Long noncoding RNAs (lncRNAs) are critical regulators of cancer progression, immune dynamics, and therapeutic response. MAGI2-AS3 has been implicated in multiple malignancies; however, its pan-cancer relevance and specific role in colorectal cancer (CRC) remain incompletely understood.

Methods

MAGI2-AS3 expression was analyzed across cancers using bulk (TCGA, GTEx) and single-cell RNA-seq data. Functional enrichment, survival (Kaplan–Meier, Cox regression), diagnostic (ROC), immune infiltration (8 algorithms), immunotherapy response, drug sensitivity, and genomic/epigenetic analyses were performed. Expression was validated by RT-qPCR in 10 paired CRC tissues.

Results

MAGI2-AS3 expression exhibited marked heterogeneity across cancer types, with consistent downregulation in CRC and preferential enrichment in stromal and myeloid cell populations. Functional analyses linked MAGI2-AS3 to epithelial–mesenchymal transition, immune regulation, and cytokine signaling. While prognostic associations were context dependent across cancers, CRC demonstrated a distinct pattern: MAGI2-AS3 was consistently downregulated and showed robust diagnostic performance. Paradoxically, higher expression within tumors was associated with poorer survival outcomes and an inflamed yet immunosuppressive tumor microenvironment characterized by reduced response to immune checkpoint blockade, indicating a complex, compartment-specific role.

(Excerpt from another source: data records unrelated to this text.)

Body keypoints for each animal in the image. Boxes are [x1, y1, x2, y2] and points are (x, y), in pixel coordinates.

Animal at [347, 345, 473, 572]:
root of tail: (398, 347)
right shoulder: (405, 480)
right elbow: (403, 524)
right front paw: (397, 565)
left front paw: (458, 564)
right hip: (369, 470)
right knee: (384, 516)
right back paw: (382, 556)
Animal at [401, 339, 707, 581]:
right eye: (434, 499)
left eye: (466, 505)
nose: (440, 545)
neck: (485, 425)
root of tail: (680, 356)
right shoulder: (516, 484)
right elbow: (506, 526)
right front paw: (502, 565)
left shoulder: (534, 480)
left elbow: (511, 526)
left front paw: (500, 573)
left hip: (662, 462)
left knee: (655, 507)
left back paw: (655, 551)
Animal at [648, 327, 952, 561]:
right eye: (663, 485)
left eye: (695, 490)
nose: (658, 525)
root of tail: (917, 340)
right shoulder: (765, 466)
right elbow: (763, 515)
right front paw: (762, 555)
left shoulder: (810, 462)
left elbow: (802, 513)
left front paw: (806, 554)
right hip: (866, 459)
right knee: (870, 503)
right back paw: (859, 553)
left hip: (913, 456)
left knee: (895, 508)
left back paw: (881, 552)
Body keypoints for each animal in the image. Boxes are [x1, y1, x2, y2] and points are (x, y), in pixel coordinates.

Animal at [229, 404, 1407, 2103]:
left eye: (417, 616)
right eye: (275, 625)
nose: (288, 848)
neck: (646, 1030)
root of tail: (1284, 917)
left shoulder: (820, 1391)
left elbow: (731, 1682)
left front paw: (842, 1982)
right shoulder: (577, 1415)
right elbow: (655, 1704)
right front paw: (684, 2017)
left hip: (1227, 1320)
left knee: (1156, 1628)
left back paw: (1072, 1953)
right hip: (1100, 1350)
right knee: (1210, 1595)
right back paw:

Drug sensitivity and epigenetic analyses further underscored cancer-type–specific regulatory patterns, which were experimentally validated by RT-qPCR in CRC tissues.

Conclusion

MAGI2-AS3 functions as a context-dependent regulator with strong diagnostic relevance and complex prognostic implications in colorectal cancer. Its involvement in immune modulation, therapeutic response, and tumor progression highlights its potential as a biomarker for precision oncology, warranting further mechanistic and clinical investigation.